_RECORDS FOR THIS EXERCISE_.
[Begin]
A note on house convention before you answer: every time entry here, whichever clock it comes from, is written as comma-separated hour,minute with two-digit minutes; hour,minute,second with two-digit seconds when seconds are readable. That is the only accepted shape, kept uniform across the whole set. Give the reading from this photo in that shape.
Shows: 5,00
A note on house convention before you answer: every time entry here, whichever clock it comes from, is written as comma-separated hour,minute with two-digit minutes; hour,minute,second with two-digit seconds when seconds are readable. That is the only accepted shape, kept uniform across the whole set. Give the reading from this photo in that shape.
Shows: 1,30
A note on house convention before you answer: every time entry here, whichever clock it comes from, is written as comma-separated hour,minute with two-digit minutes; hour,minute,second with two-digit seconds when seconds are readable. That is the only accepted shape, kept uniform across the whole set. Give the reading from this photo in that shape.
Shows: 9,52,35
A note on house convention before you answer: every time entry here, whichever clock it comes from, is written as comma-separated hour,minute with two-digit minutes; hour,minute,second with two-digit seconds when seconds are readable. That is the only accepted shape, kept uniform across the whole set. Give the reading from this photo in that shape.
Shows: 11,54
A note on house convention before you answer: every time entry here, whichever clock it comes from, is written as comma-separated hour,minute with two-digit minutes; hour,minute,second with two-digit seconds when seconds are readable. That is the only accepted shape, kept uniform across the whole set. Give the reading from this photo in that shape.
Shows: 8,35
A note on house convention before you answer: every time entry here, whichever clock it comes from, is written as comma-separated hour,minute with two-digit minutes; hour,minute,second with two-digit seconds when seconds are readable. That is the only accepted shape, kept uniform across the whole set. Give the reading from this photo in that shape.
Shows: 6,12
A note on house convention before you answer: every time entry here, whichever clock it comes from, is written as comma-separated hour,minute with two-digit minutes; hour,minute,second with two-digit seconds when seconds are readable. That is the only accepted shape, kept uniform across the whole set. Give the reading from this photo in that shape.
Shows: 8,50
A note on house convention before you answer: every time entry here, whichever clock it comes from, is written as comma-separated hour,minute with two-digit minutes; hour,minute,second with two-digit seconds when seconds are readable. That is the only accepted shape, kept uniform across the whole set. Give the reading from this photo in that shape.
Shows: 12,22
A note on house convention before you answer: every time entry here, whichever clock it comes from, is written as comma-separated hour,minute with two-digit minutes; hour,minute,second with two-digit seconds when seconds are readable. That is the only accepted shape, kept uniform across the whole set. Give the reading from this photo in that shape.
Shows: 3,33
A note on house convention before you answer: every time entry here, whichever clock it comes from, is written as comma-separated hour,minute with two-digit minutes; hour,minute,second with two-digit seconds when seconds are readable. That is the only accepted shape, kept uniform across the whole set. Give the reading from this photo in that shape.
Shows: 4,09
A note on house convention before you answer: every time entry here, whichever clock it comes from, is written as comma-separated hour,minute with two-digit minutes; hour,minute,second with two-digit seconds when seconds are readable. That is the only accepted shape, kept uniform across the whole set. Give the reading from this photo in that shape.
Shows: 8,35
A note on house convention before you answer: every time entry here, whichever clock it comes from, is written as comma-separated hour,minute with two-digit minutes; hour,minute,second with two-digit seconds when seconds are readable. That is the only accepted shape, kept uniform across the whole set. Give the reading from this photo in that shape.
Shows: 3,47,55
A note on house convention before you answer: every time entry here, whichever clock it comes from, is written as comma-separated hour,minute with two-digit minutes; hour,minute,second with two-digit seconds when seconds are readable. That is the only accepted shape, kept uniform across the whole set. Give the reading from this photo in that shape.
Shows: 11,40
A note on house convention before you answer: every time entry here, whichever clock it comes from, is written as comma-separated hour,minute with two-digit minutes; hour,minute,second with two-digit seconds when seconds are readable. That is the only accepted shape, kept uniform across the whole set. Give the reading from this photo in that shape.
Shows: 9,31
[End]
_WHAT IS BEING ASKED_.
Copy every one of the records above line for line, with no change to any wording, number, or punctuation.

_RESPONSE BELOW_.
A note on house convention before you answer: every time entry here, whichever clock it comes from, is written as comma-separated hour,minute with two-digit minutes; hour,minute,second with two-digit seconds when seconds are readable. That is the only accepted shape, kept uniform across the whole set. Give the reading from this photo in that shape.
Shows: 5,00
A note on house convention before you answer: every time entry here, whichever clock it comes from, is written as comma-separated hour,minute with two-digit minutes; hour,minute,second with two-digit seconds when seconds are readable. That is the only accepted shape, kept uniform across the whole set. Give the reading from this photo in that shape.
Shows: 1,30
A note on house convention before you answer: every time entry here, whichever clock it comes from, is written as comma-separated hour,minute with two-digit minutes; hour,minute,second with two-digit seconds when seconds are readable. That is the only accepted shape, kept uniform across the whole set. Give the reading from this photo in that shape.
Shows: 9,52,35
A note on house convention before you answer: every time entry here, whichever clock it comes from, is written as comma-separated hour,minute with two-digit minutes; hour,minute,second with two-digit seconds when seconds are readable. That is the only accepted shape, kept uniform across the whole set. Give the reading from this photo in that shape.
Shows: 11,54
A note on house convention before you answer: every time entry here, whichever clock it comes from, is written as comma-separated hour,minute with two-digit minutes; hour,minute,second with two-digit seconds when seconds are readable. That is the only accepted shape, kept uniform across the whole set. Give the reading from this photo in that shape.
Shows: 8,35
A note on house convention before you answer: every time entry here, whichever clock it comes from, is written as comma-separated hour,minute with two-digit minutes; hour,minute,second with two-digit seconds when seconds are readable. That is the only accepted shape, kept uniform across the whole set. Give the reading from this photo in that shape.
Shows: 6,12
A note on house convention before you answer: every time entry here, whichever clock it comes from, is written as comma-separated hour,minute with two-digit minutes; hour,minute,second with two-digit seconds when seconds are readable. That is the only accepted shape, kept uniform across the whole set. Give the reading from this photo in that shape.
Shows: 8,50
A note on house convention before you answer: every time entry here, whichever clock it comes from, is written as comma-separated hour,minute with two-digit minutes; hour,minute,second with two-digit seconds when seconds are readable. That is the only accepted shape, kept uniform across the whole set. Give the reading from this photo in that shape.
Shows: 12,22
A note on house convention before you answer: every time entry here, whichever clock it comes from, is written as comma-separated hour,minute with two-digit minutes; hour,minute,second with two-digit seconds when seconds are readable. That is the only accepted shape, kept uniform across the whole set. Give the reading from this photo in that shape.
Shows: 3,33
A note on house convention before you answer: every time entry here, whichever clock it comes from, is written as comma-separated hour,minute with two-digit minutes; hour,minute,second with two-digit seconds when seconds are readable. That is the only accepted shape, kept uniform across the whole set. Give the reading from this photo in that shape.
Shows: 4,09
A note on house convention before you answer: every time entry here, whichever clock it comes from, is written as comma-separated hour,minute with two-digit minutes; hour,minute,second with two-digit seconds when seconds are readable. That is the only accepted shape, kept uniform across the whole set. Give the reading from this photo in that shape.
Shows: 8,35
A note on house convention before you answer: every time entry here, whichever clock it comes from, is written as comma-separated hour,minute with two-digit minutes; hour,minute,second with two-digit seconds when seconds are readable. That is the only accepted shape, kept uniform across the whole set. Give the reading from this photo in that shape.
Shows: 3,47,55
A note on house convention before you answer: every time entry here, whichever clock it comes from, is written as comma-separated hour,minute with two-digit minutes; hour,minute,second with two-digit seconds when seconds are readable. That is the only accepted shape, kept uniform across the whole set. Give the reading from this photo in that shape.
Shows: 11,40
A note on house convention before you answer: every time entry here, whichever clock it comes from, is written as comma-separated hour,minute with two-digit minutes; hour,minute,second with two-digit seconds when seconds are readable. That is the only accepted shape, kept uniform across the whole set. Give the reading from this photo in that shape.
Shows: 9,31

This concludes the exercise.